16.In the light of the above conclusions, the Committee makes the following recommendations to the State party:

(a)Concerning the author: provide her with the appropriate reparation, including adequate financial compensation for the damage that she suffered to her physical and psychological health;

(b)General:

(i)Ensure women’s rights to safe motherhood and access to appropriate obstetric services, in accordance with general recommendation No. 24 (1999) on women and health; and, in particular, provide women with adequate information at each stage of childbirth and establish a requirement for their free, prior and informed consent to be obtained for any invasive treatment performed during childbirth, thereby respecting their autonomy and their capacity to make informed decisions about their reproductive health;

(ii)Conduct research into obstetric violence in the State party in order to shed light on the situation and thus provide guidance for public policies to combat such violence;

(iii)Provide obstetricians and other health workers with adequate professional training on women’s reproductive health rights;

(iv)Ensure access to effective remedies in cases in which women’s reproductive health rights have been violated, including in cases of obstetric violence, and provide specialized training to judicial and law enforcement personnel.

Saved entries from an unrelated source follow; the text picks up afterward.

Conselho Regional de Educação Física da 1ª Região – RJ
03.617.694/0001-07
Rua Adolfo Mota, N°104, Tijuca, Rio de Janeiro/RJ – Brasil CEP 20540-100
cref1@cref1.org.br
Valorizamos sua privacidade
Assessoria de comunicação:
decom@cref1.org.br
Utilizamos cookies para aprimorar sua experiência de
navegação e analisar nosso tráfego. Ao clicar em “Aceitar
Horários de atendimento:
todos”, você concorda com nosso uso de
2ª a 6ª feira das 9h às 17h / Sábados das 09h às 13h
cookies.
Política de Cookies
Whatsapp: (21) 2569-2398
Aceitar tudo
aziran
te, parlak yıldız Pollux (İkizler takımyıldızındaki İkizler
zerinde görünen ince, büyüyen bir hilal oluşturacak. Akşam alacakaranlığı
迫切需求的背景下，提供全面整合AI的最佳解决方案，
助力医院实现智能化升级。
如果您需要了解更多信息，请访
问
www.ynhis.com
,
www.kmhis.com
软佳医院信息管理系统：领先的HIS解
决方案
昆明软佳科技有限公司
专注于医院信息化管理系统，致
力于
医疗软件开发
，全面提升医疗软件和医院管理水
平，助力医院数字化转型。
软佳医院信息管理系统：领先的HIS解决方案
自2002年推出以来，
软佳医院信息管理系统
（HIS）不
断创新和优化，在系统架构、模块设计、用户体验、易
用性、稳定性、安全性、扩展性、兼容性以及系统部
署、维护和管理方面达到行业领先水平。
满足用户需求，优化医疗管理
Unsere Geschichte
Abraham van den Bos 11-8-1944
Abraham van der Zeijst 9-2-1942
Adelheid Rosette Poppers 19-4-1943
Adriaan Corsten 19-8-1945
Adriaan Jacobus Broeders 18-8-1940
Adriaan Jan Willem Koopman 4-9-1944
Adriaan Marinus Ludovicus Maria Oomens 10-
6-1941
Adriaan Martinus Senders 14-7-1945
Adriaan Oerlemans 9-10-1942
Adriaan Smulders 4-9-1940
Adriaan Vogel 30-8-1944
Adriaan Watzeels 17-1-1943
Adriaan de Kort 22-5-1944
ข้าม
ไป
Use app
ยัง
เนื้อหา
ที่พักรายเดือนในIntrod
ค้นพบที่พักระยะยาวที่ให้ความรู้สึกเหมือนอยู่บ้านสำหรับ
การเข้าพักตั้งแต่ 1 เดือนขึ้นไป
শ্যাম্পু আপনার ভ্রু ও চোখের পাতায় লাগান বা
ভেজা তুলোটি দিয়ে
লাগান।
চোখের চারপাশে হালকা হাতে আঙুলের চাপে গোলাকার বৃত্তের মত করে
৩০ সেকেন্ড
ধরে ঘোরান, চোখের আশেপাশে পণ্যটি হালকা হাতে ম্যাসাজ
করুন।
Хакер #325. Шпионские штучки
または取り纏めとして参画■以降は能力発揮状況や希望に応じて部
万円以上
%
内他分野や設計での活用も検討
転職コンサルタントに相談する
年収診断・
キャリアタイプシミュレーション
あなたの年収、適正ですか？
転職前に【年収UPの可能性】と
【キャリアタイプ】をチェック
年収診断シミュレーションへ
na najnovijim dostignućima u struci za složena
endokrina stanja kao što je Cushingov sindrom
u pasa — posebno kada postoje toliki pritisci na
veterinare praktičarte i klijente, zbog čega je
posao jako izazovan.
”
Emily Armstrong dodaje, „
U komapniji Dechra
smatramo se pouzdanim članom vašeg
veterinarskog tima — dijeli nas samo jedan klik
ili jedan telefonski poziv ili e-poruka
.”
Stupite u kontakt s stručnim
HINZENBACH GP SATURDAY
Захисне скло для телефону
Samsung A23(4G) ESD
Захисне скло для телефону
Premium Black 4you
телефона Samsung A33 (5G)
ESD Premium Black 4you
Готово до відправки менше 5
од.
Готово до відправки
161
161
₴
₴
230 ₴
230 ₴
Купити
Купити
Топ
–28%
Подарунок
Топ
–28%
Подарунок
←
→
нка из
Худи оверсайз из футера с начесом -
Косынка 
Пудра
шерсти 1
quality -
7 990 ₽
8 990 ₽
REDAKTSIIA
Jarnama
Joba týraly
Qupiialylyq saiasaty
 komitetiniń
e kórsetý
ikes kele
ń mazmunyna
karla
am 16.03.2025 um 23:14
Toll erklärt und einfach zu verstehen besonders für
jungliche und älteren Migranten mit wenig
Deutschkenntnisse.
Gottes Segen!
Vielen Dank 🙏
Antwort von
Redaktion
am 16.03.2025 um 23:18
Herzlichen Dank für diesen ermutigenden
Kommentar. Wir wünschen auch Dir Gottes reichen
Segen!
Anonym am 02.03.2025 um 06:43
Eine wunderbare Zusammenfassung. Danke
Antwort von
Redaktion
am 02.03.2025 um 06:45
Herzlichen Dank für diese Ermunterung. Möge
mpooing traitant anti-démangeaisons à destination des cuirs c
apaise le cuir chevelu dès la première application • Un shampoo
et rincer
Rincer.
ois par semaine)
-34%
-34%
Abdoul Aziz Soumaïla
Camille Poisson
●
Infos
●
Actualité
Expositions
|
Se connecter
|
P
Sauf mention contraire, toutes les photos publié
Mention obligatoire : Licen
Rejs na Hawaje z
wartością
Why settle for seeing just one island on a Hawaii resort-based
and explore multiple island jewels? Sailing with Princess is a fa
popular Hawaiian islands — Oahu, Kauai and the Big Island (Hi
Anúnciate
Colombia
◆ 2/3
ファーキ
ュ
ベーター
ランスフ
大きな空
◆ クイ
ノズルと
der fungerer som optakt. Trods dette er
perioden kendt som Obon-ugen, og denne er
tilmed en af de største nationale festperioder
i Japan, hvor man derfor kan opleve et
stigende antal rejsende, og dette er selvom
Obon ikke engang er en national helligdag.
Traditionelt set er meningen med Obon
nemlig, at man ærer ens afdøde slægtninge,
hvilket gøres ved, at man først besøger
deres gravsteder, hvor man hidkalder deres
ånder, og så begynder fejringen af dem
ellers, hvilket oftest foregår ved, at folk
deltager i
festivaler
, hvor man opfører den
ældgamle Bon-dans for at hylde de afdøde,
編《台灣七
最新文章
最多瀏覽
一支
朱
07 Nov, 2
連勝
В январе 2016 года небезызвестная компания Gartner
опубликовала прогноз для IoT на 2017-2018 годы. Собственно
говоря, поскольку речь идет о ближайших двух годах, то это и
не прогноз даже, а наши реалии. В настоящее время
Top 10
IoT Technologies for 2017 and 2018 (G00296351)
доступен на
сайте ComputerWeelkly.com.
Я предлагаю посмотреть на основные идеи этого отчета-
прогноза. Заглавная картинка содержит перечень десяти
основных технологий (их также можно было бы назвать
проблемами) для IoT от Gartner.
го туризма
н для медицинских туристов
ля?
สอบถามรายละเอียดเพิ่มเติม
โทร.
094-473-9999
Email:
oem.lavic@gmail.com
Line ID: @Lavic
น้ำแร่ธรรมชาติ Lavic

(v)Establish, publicize and implement a Patients’ Bill of Rights.

17.In accordance with article 7 (4) of the Optional Protocol, the State party shall give due consideration to the views of the Committee, together with its recommendations, and shall submit to the Committee, within six months, a written response, including information on any action taken in the light of the views and recommendations of the Committee. The State party is also requested to publish the Committee’s views and recommendations and to have them widely disseminated in order to reach all sectors of society.